(Rows from a dataset)
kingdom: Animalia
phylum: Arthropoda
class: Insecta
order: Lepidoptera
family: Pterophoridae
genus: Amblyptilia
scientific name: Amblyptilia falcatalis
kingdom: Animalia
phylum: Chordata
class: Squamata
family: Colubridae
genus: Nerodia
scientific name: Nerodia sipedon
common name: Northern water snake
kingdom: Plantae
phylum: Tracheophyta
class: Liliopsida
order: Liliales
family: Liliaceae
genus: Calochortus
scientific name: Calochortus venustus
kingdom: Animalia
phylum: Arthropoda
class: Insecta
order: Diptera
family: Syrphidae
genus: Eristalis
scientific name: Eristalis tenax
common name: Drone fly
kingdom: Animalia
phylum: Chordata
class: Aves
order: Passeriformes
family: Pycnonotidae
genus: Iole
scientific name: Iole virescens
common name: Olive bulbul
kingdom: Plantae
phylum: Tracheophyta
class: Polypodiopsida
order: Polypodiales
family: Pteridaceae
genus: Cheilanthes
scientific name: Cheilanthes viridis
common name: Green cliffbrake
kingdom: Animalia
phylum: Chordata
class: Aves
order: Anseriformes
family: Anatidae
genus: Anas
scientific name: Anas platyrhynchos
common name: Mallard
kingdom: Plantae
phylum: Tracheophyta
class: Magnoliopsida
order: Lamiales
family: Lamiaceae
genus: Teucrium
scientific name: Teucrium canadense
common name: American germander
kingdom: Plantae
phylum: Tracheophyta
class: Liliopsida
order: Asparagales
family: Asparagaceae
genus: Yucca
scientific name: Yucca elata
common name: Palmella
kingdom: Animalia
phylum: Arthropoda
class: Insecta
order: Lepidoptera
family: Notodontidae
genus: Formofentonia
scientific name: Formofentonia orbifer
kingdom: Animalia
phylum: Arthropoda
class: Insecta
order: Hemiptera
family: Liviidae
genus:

## PROBLEM DETAILS
Return every line of the rows above, unchanged and in the same order.

## EXERCISE SOLUTION
kingdom: Animalia
phylum: Arthropoda
class: Insecta
order: Lepidoptera
family: Pterophoridae
genus: Amblyptilia
scientific name: Amblyptilia falcatalis
kingdom: Animalia
phylum: Chordata
class: Squamata
family: Colubridae
genus: Nerodia
scientific name: Nerodia sipedon
common name: Northern water snake
kingdom: Plantae
phylum: Tracheophyta
class: Liliopsida
order: Liliales
family: Liliaceae
genus: Calochortus
scientific name: Calochortus venustus
kingdom: Animalia
phylum: Arthropoda
class: Insecta
order: Diptera
family: Syrphidae
genus: Eristalis
scientific name: Eristalis tenax
common name: Drone fly
kingdom: Animalia
phylum: Chordata
class: Aves
order: Passeriformes
family: Pycnonotidae
genus: Iole
scientific name: Iole virescens
common name: Olive bulbul
kingdom: Plantae
phylum: Tracheophyta
class: Polypodiopsida
order: Polypodiales
family: Pteridaceae
genus: Cheilanthes
scientific name: Cheilanthes viridis
common name: Green cliffbrake
kingdom: Animalia
phylum: Chordata
class: Aves
order: Anseriformes
family: Anatidae
genus: Anas
scientific name: Anas platyrhynchos
common name: Mallard
kingdom: Plantae
phylum: Tracheophyta
class: Magnoliopsida
order: Lamiales
family: Lamiaceae
genus: Teucrium
scientific name: Teucrium canadense
common name: American germander
kingdom: Plantae
phylum: Tracheophyta
class: Liliopsida
order: Asparagales
family: Asparagaceae
genus: Yucca
scientific name: Yucca elata
common name: Palmella
kingdom: Animalia
phylum: Arthropoda
class: Insecta
order: Lepidoptera
family: Notodontidae
genus: Formofentonia
scientific name: Formofentonia orbifer
kingdom: Animalia
phylum: Arthropoda
class: Insecta
order: Hemiptera
family: Liviidae
genus:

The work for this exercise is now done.